At the institutional level, consider satellite-based nighttime light imagery for evaluating rural electrification programs. The evidence and workflow lenses point to significant potential: frequent, granular data at scale, without repeated field visits. The capability lens, however, surfaces the skills and systems required to interpret such data responsibly, including geospatial expertise and ground‑truthing against local information. Without these, apparent precision can be misleading. The integrated view shifts the question from “should we use this technology?” to “what capabilities must be in place for the evidence to be credible?”

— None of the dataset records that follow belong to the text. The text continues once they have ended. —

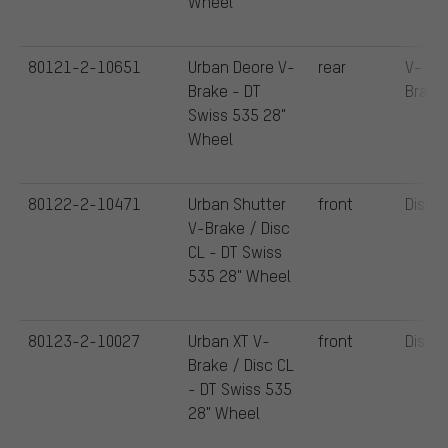
Wheel
80121-2-10651
Urban Deore V-
rear
V-
Brake - DT
Brake
Swiss 535 28"
Wheel
80122-2-10471
Urban Shutter
front
Disc
V-Brake / Disc
CL - DT Swiss
535 28" Wheel
80123-2-10027
Urban XT V-
front
Disc
Brake / Disc CL
- DT Swiss 535
28" Wheel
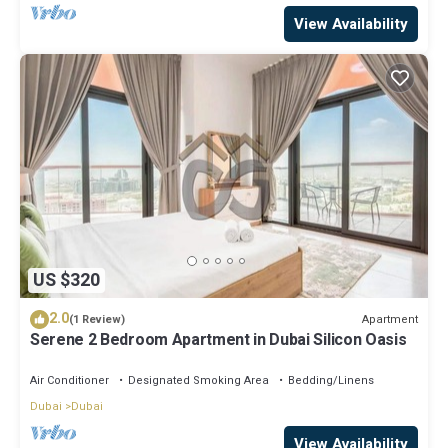
View Availability
US $320
2.0
Apartment
(1 Review)
Serene 2 Bedroom Apartment in Dubai Silicon Oasis
Air Conditioner
Designated Smoking Area
Bedding/Linens
Dubai
Dubai
View Availability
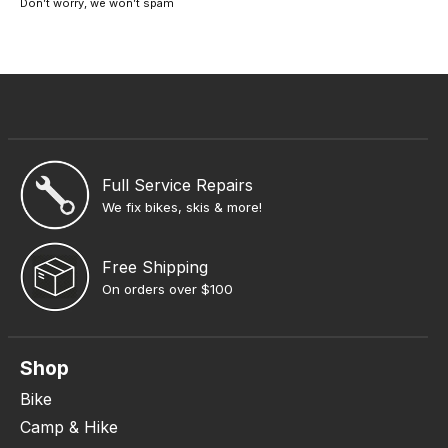
Don’t worry, we won’t spam
Full Service Repairs
We fix bikes, skis & more!
Free Shipping
On orders over $100
Shop
Bike
Camp & Hike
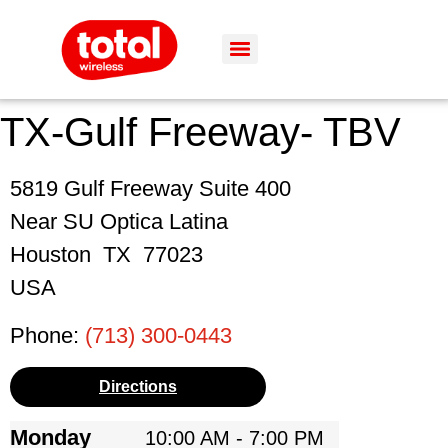
TX-Gulf Freeway- TBV
5819 Gulf Freeway Suite 400
Near SU Optica Latina
Houston
TX
77023
USA
Phone:
(713) 300-0443
Directions
Monday
10:00 AM - 7:00 PM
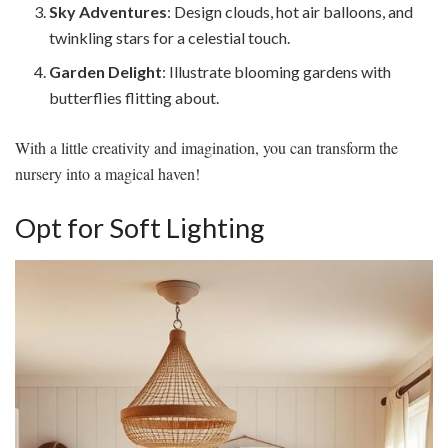
Sky Adventures
: Design clouds, hot air balloons, and
twinkling stars for a celestial touch.
Garden Delight
: Illustrate blooming gardens with
butterflies flitting about.
With a little creativity and imagination, you can transform the
nursery into a magical haven!
Opt for Soft Lighting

Across these examples, the framework helps distinguish between low‑risk improvements ready for adoption, uses that require prior capability investment, and applications that appear attractive from one perspective but pose risks visible only when all three lenses are applied.

Why this matters now

As AI makes it easier to generate plausible analysis at an unprecedented scale, the value of evaluation rests less on producing outputs and more on the integrity of the processes behind them. Transparent methods, documented judgment, and accountable use of evidence become even more important.

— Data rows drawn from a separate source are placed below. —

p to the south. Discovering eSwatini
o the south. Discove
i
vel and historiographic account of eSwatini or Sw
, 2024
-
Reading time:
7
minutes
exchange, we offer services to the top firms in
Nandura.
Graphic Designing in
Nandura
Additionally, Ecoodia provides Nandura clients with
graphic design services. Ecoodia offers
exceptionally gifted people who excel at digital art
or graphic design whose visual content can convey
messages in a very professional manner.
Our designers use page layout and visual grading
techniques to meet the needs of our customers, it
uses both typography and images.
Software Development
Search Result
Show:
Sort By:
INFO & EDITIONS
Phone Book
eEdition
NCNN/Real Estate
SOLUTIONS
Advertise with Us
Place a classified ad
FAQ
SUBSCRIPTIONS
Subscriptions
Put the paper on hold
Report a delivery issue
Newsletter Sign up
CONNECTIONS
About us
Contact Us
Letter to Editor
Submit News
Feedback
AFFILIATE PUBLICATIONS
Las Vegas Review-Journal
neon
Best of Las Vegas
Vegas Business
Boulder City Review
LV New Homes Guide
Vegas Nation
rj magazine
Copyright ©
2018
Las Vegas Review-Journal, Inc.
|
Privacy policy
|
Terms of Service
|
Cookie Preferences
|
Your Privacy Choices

The capacities that have always defined good evaluation – critical thinking, methodological discipline, ethical commitment, contextual sensitivity – are precisely those needed to engage with AI responsibly. The challenge is not to become technologists, but to remain evaluators who can judge when AI strengthens their work and when it does not. The three‑lens framework is designed to support that judgment by helping practitioners and institutions ask better questions.

An invitation

This paper is a working draft, circulated for public comment. We share it as part of the call for submissions for Glocal Evaluation Week 2026, whose theme this year – Evaluation, Evidence, and Trust in the Age of AI – reflects the same concerns.

We invite the M&E community to put the framework to work: apply it to a current decision, adapt it to your context, and test where it adds value and where it falls short. We are particularly interested in learning where the three lenses did not surface the considerations that mattered most.